Aquele conceito sobre família que o Brasil construiu ao longo de décadas foi mudado do dia para a noite. Conclusões importantes alcançadas por estudos completos e sofisticados, sobre os diversos tipos de família encontrados em nossa sociedade simplesmente foram ignoradas. Não apenas lamentável, mas a aprovação do Projeto Lei 6583/2013, que define como família o núcleo formado a partir da união entre um homem e uma mulher, representa um inaceitável retrocesso.
“Famílias” se escreve no plural. O Brasil, em especial, é formado por um universo de pessoas em diversidade e indiscutivelmente existem várias formas de núcleo familiar que merecem não apenas o nosso respeito e reconhecimento mas também a proteção do estado, não o contrário. Como é possível negar famílias constituídas por avós e netos, por irmãos, entre solteiros e filhos adotados, entre solteiros e filhos biológicos, por pessoas do mesmo sexo, entre casais que têm filhos gerados por fertilização in vitro, entre pessoas do mesmo sexo e filhos adotados, por casais sem filho, enfim, entre tantas formas de família unidas por laços genéticos ou amor? De fato, o PL negou vigência à base de toda sociedade: a família.
A Câmara dos Deputados aprovou o estatuto por dezessete (17) votos a favor versos apenas cinco (5) votos contra e este fato é mais lamentável que o próprio efeito prático da norma. Isso porque o PL é flagrantemente inconstitucional e não levará muito tempo para esta inconstitucionalidade ser declarada pelo Supremo Tribunal Federal.

Problema proposto: No texto acima sobre a definição de família, a pergunta que começa com "Como é possível negar famílias" enumera vários tipos de família. Liste todos eles.

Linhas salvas
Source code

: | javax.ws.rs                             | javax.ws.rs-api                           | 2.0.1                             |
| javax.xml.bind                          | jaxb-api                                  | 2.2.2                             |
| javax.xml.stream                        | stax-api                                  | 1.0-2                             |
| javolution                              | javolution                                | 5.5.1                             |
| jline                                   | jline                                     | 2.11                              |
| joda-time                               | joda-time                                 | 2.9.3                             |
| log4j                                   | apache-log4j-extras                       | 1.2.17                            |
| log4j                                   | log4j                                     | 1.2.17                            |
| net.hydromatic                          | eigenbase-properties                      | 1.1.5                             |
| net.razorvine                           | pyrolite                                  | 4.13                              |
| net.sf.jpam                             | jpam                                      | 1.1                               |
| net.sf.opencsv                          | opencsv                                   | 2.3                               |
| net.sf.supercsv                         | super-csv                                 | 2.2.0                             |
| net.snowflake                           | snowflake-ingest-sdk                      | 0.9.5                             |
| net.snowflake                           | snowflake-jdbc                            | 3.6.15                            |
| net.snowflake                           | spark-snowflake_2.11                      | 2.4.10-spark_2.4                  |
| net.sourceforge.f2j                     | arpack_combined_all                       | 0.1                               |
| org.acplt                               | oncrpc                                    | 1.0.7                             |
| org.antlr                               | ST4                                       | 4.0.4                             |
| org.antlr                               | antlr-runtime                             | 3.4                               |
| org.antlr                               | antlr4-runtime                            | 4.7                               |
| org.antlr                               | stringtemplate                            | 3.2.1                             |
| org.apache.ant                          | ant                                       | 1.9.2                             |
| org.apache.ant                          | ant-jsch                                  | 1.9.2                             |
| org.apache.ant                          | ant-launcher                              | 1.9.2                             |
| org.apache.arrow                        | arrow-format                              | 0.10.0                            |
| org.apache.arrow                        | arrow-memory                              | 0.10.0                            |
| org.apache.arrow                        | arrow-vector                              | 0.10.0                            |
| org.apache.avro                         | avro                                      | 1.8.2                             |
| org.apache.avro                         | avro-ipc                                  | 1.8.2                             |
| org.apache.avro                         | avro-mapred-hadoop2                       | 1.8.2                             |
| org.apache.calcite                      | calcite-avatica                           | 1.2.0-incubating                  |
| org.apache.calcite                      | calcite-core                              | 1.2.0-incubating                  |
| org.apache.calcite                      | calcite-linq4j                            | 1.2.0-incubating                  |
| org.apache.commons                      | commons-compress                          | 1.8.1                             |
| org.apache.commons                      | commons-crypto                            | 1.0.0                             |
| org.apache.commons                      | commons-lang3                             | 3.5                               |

Resposta do exercício:
- famílias constituídas por avós e netos
- por irmãos
- entre solteiros e filhos adotados
- entre solteiros e filhos biológicos
- por pessoas do mesmo sexo
- entre casais que têm filhos gerados por fertilização in vitro
- entre pessoas do mesmo sexo e filhos adotados
- por casais sem filho